Ce trentenaire toulousain se bat depuis près de six ans pour la reconnaissance de ses droits. Il veut dénoncer, haut et fort, les conditions jugées "indignes" dans lesquelles sont contraintes de voyager les personnes qui, comme lui, sont en situation de handicap.
"Avec mon fauteuil roulant, je suis placé à côté des bagages, en plein milieu de l'allée centrale, les passagers sont obligés de m'enjamber, je suis vraiment considéré comme de la marchandise, c'est totalement dégradant"
dénonce t-il.
Sans compter qu'il lui est impossible d'utiliser les toilettes, situées "à l'étage ou dans des wagons qui ne me sont pas accessibles". Il avoue s'être déjà "uriné dessus", ne pouvant plus se retenir.

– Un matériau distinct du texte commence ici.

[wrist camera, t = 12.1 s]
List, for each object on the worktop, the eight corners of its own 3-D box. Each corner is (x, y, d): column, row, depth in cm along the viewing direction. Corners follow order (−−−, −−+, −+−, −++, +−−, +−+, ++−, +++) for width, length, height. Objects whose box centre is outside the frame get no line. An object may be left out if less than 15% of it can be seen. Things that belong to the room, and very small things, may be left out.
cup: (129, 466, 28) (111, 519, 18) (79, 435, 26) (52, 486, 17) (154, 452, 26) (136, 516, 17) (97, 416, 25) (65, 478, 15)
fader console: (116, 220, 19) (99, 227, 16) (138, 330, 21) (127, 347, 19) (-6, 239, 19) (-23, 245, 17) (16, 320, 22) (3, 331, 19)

Matériel non accessible, pas de personnel d'assistance
Sa plainte contre la SNCF remonte à 2016.
Après une défaite en première instance, une victoire en appel et une nouvelle défaite en cassation, voilà aujourd'hui l'affaire renvoyée une nouvelle fois en appel, à Bordeaux.

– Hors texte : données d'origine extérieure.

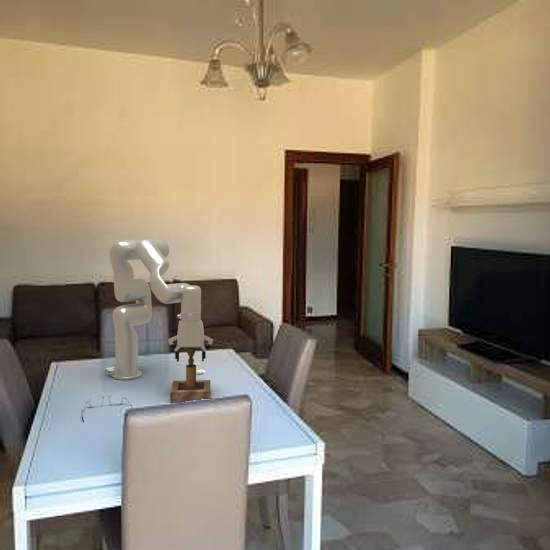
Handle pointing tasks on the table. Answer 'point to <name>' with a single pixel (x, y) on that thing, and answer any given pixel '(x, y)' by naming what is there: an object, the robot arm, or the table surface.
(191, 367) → the brown flared column
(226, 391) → the table surface
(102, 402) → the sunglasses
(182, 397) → the walnut holder
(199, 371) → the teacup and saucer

RDV ce vendredi 08 octobre, aux alentours de 8h00, où je tiendrai une conférence de presse, en présence de mon avocat, @MeNakache , devant la Cour d'appel de Bordeaux pic.twitter.com/jXtz5L595x
— Kévin Fermine (@kevin_fermine) October 4, 2021
C'est cette 4e audience qui s'est tenue ce vendredi matin.
"Il y a deux volets dans cette affaire" explique l'avocat de Kevin, Me Pascal Nakache, "l'accessibilité et l'assistance aux personnes. L'accessibilité c'est le matériel qui doit être adapté. Pour cela la Cour de cassation a estimé que la SNCF avait un délai pour se mettre en conformité. En revanche pour l'assistance, l'aide humaine, elle a affirmé qu'elle s'impose immédiatement".
L'avocat a tenté, ce matin, de convaincre les juges que"le bouton d'appel" destiné aux personnes en situation de handicap ne suffit pas. "Il n'y a pas de personnel réellement affecté, ce sont les contrôleurs qui sont censés porter assistance mais naturellement ils ont autre chose à faire".
Des milliers de personnes susceptibles d'attaquer la SNCF en cas de jurisprudence
En ce qui concerne le matériel, la SNCF a encore trois ans pour l'adapter et le rendre accessible.
"Mais 2024 c'est demain ! Elle va certainement demander un nouveau délai" redoute Kevin qui voit les années passer et rien n'évoluer alors que la loi sur l'accessibilité universelle remonte à plus de 15 ans.
"C'est aberrant, on parle d'une loi de 2005 quand même. Elle devait rendre accessible tous les lieux publics en janvier 2015 ! En 2021 on en est très loin. Mais qu'est-ce que fait la France ? Elle prône les Droits de l'Homme mais elle ne les respecte pas"
dénonce le jeune homme.
Il assure que les dommages et intérêts ne sont pas sa priorité dans cette affaire. "Même un euro symbolique, ce n'est pas l'objet principal. Ce que je veux c'est qu'on reconnaisse mon statut de victime et surtout surtout que les choses changent. Il y a urgence".
Me Nakache espère un jugement favorable qui "fera jurisprudence et fera en sorte que des millions de personnes en situation de handicap comme Kevin puissent voyager normalement.
L'accès aux toilettes ce n'est quand même pas un luxe quand on prend le train en France".
Mais l'affaire risque de durer encore plusieurs mois voire plusieurs années.
"Il y aura certainement un nouveau pourvoi en cassation" reconnaît Kevin, "que ce soit de mon côté ou du côté de la SNCF. Parce qu'elle ne va pas se laisser condamner. Elle a trop à perdre. D'autres personnes qui vivent l'humiliation comme moi pourraient l'attaquer".
La SNCF n'a pas souhaité réagir.
Les juges bordelais ont décidé de se donner du temps pour trancher. Ils ont mis leur jugement en délibéré. Il devrait être rendu autour du 10 décembre.